An additional problem with reimbursements is that the system as it is currently organized rewards proceduralists and doesn’t pay enough for patient contact time and intellectual effort. Most physicians have large debt from medical education; their office overhead and data collection requirements all cost big bucks; billing is complex as physicians are forced to justify their approach to each patient problems. As a result the underpaid primary care specialists are literally disappearing. This doesn’t change in Reinhardt’s proposed reimbursement system, and may actually worsen with the added billing oversight.
Health care expenditures will continue to rise as long as pharmaceutical and technology companies have patent protection for a generation and are not scrutinized for excessive pricing. These players are literally sucking the system dry.
I would favor providing support for medical education in return for some quid pro quo, whether several years working on salary or participation in government health care programs or a commitment to accept the fees offered by government sponsored programs. I certainly agree we must include methods of scrutinizing health care expenditures but also think the primary emphasis should be to provide incentives that promote careful cost-effective primary care, with appropriate use of new advances, while maintaining productivity.
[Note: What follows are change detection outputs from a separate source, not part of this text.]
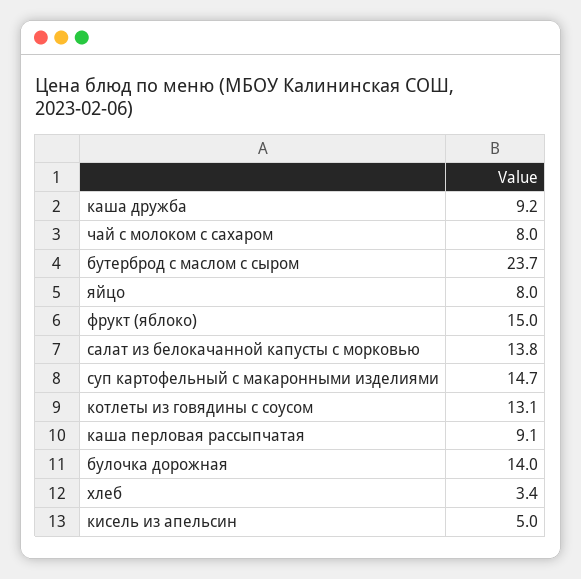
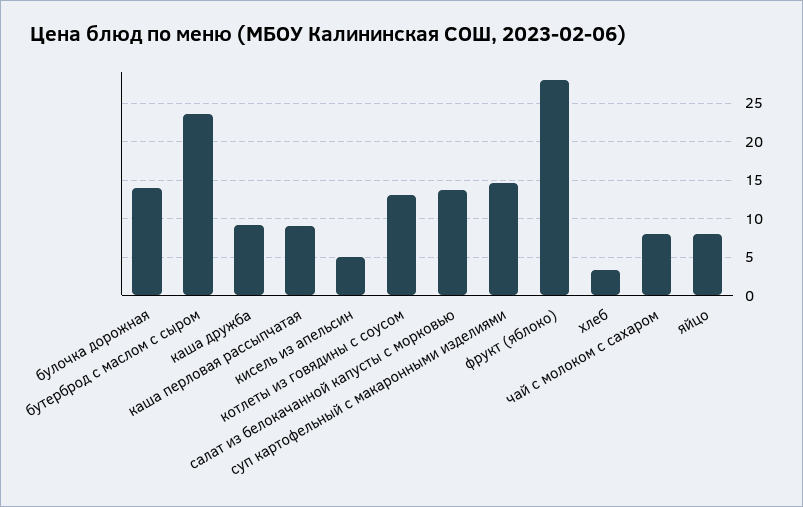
  {
    "каша дружба": 9.2,
    "чай с молоком с сахаром": 8,
    "бутерброд с маслом с сыром": 23.7,
    "яйцо": 8,
-   "фрукт (яблоко)": 15,
+   "фрукт (яблоко)": 28,
    "салат из белокачанной капусты с морковью": 13.8,
    "суп картофельный с макаронными изделиями": 14.7,
    "котлеты из говядины с соусом": 13.1,
    "каша перловая рассыпчатая": 9.1,
    "булочка дорожная": 14,
    "хлеб": 3.4,
    "кисель из апельсин": 5
  }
Patent reform must also be part of the mix and I would suggest a market based reform. New technology’s pricing would be scrutinized by a board during the patent process. The product or procedure would be compared others. Companies pricing their new product or procedure reasonably would be rewarded with a patent for the full time period. Companies pricing their “advances” excessively,(based on efficacy, costs of development and comparable product cost) would still get patents but they would be for a proportionall
y shorter period of time –proportional to the excess pricing of their product. Price increases once the product is marketed would be limited to the cost of living or else the patent length would be reduced.
The greatest challenge is lining up incentives in the system to reward cost effective high quality medical care.